In order to rebalance the books between the regions, they have to estimate the regional figures. Europe has provided guidelines for how to do this for foreign currency coins, which involves getting reports from local crypto asset service providers (CASPs), including crypto exchanges and custodians. CASPs have to provide the issuer with reports on a daily basis. Self hosted wallets tend to be glossed over and these might be retail or institutional.

That said, if a large liquidity provider uses a coin issued in the US to pay for a multi billion Bitcoin transaction in the EU, that will move a lot of coins. However, some of these institutional wallets are traceable, although there is an increasing tendency for larger players to attempt to cover their tracks.

If jurisdictions don’t prescribe rules, then issuers will likely make estimates using issuance and redemption figures via primary participants (distributors).

In the case of USDC, in its MiCAR whitepaper it notes that it will rebalance the reserves between the two current jurisdictions. As one of the risks, the European USDC whitepaper says:

“Dual Issuer Risk. Circle LLC and Circle SAS have entered into a contractual arrangement to rebalance their respective reserves in the event that one reserve is no longer able to meet its liabilities. The Circle SAS Recovery Plan and Redemption Plan will take into account these intra-company considerations and outline a uniform and coordinated approach by both issuers in order to be able to cover any outstanding liabilities and satisfy redemptions in a prompt and equitable way.” 

What happens if the GlobalCoin stablecoin fails?

As we’ve shown, stablecoin issuers can make best efforts to ensure the reserves are sitting in the correct jurisdiction. But they won’t know precisely how many stablecoins are held in each jurisdiction until everyone wants to redeem simultaneously. So what happens if GlobalCoin fails?

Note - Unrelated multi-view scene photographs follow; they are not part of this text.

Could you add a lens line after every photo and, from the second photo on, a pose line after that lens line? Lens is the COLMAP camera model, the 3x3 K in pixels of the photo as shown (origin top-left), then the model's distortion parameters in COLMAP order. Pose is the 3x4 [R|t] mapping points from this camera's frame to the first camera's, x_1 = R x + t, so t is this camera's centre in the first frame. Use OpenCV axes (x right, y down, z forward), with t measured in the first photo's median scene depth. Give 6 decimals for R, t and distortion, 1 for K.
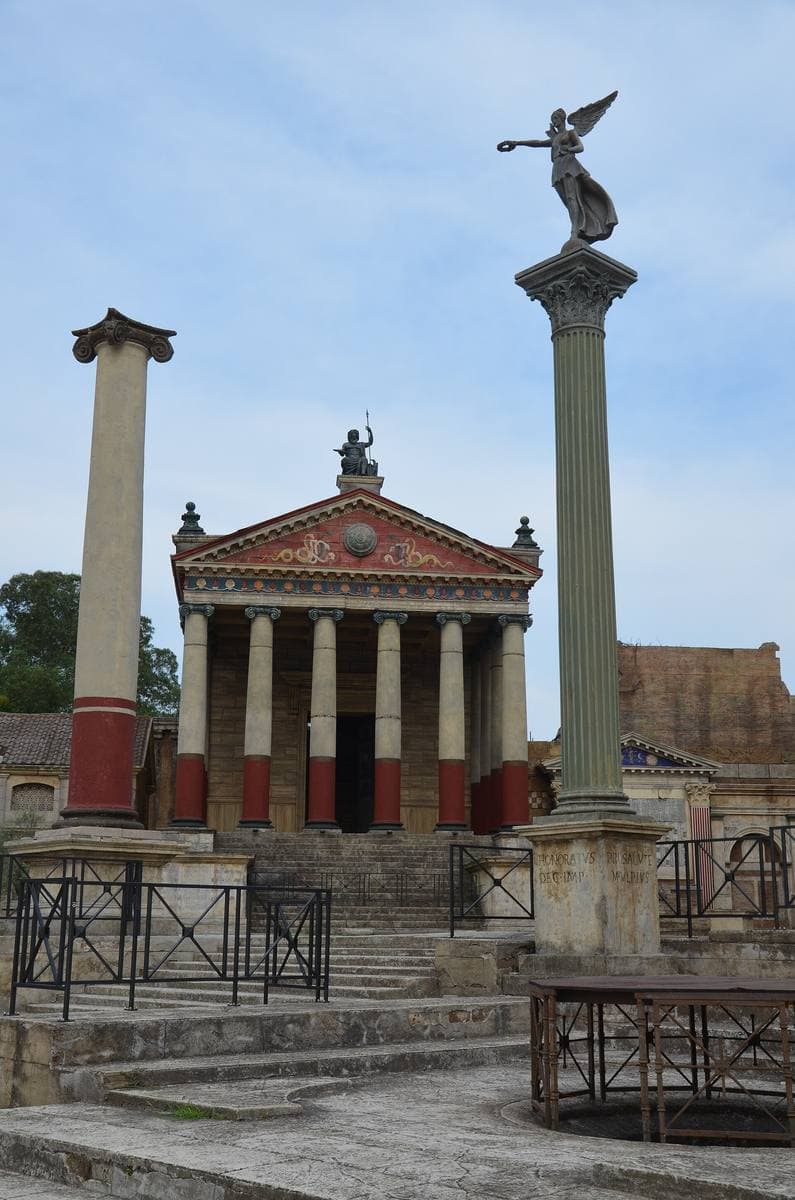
lens RADIAL K [[1398.7, 0, 380.0], [0, 1398.7, 631.1], [0, 0, 1]] dist [0.061503, 0.000000]
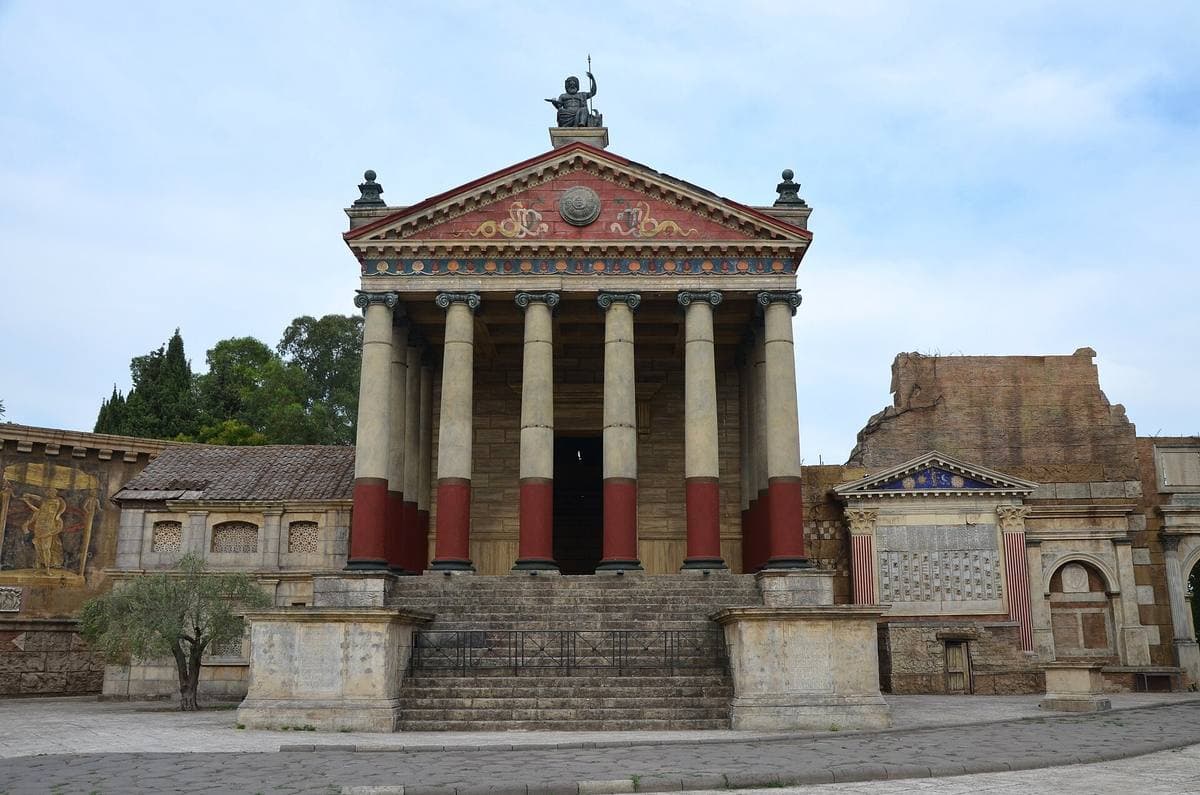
lens RADIAL K [[1086.2, 0, 622.2], [0, 1086.2, 404.5], [0, 0, 1]] dist [-0.045307, 0.016157]
pose [[0.994691, -0.034680, -0.096884, 0.065957], [0.034194, 0.999393, -0.006665, 0.052804], [0.097056, 0.003317, 0.995273, 0.388130]]
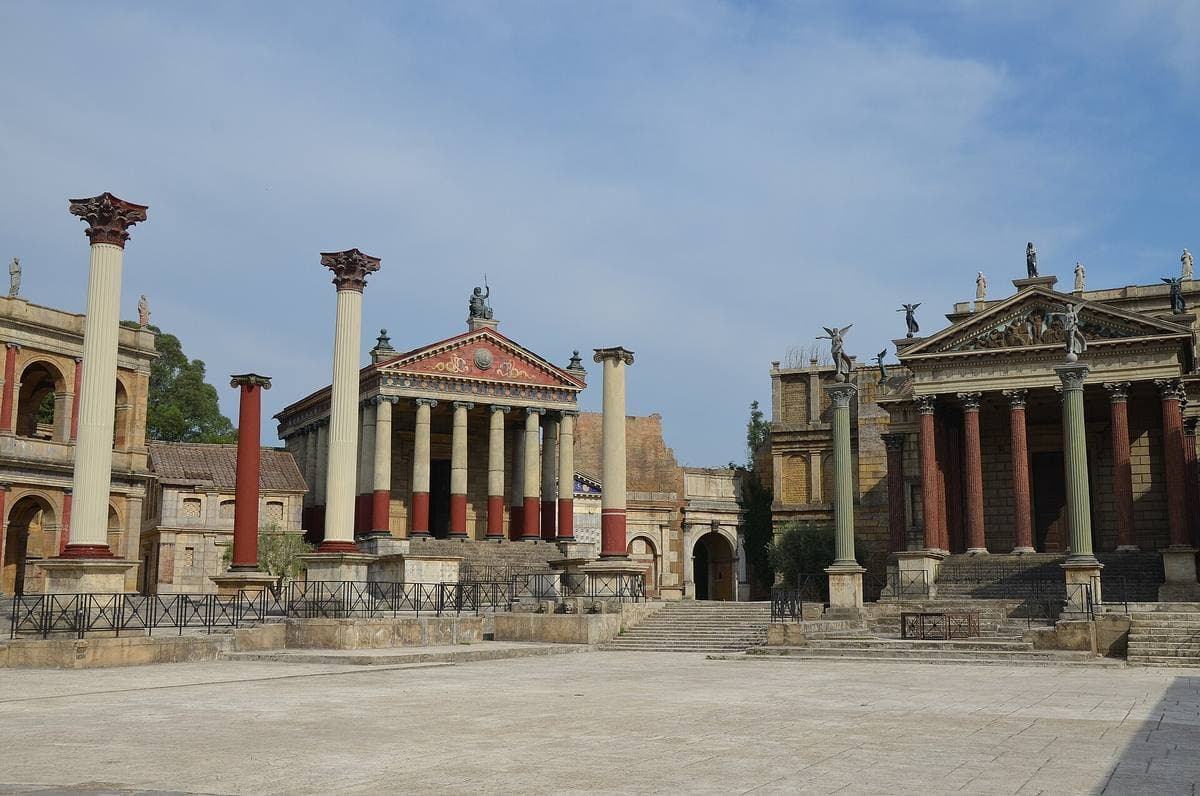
lens RADIAL K [[1398.7, 0, 602.0], [0, 1398.7, 397.4], [0, 0, 1]] dist [0.061503, 0.000000]
pose [[0.921256, 0.054418, 0.385132, -0.507119], [-0.081200, 0.995255, 0.053610, -0.118967], [-0.380387, -0.080661, 0.921303, -0.540027]]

There are two ways this will be addressed. One is by having a plan in place, and the EU requires emoney token (stablecoin) issuers to have both recovery and redemption plans. However, these are not public documents. Mr Ballon Ossio was willing to speculate what the contents might include. If there were a shortfall, the treatment is likely to be similar to a client assets framework. This would usually spread the loss across a single class of asset holders. In other words, if there was a 10% shortfall in reserves, then a US dollar stablecoin would be worth 90 cents for redemption purposes.

A second path is for regulators in jurisdictions to have mutual agreements. Mr Ballon Ossio highlighted that in the banking world there’s the Basel Committee framework for banks. However, just looking at the US draft stablecoin regulations, MiCAR and Japanese regulations, the requirements for redemption and holding liquid bank balances are vastly different. While Basel implementations differ between jurisdictions, there’s more homogeneity compared to stablecoins.

This fungibility topic probably won’t matter for 99.99% of the time. As more and more jurisdictions pass legislation, there’s more need for laws to provide legal clarity on this topic, especially given cross border payments are a key stablecoin use case. Hopefully it will be a very long time before there’s a need to explore what happens in the 0.01% scenario: a failure of a multi-jurisdiction stablecoin.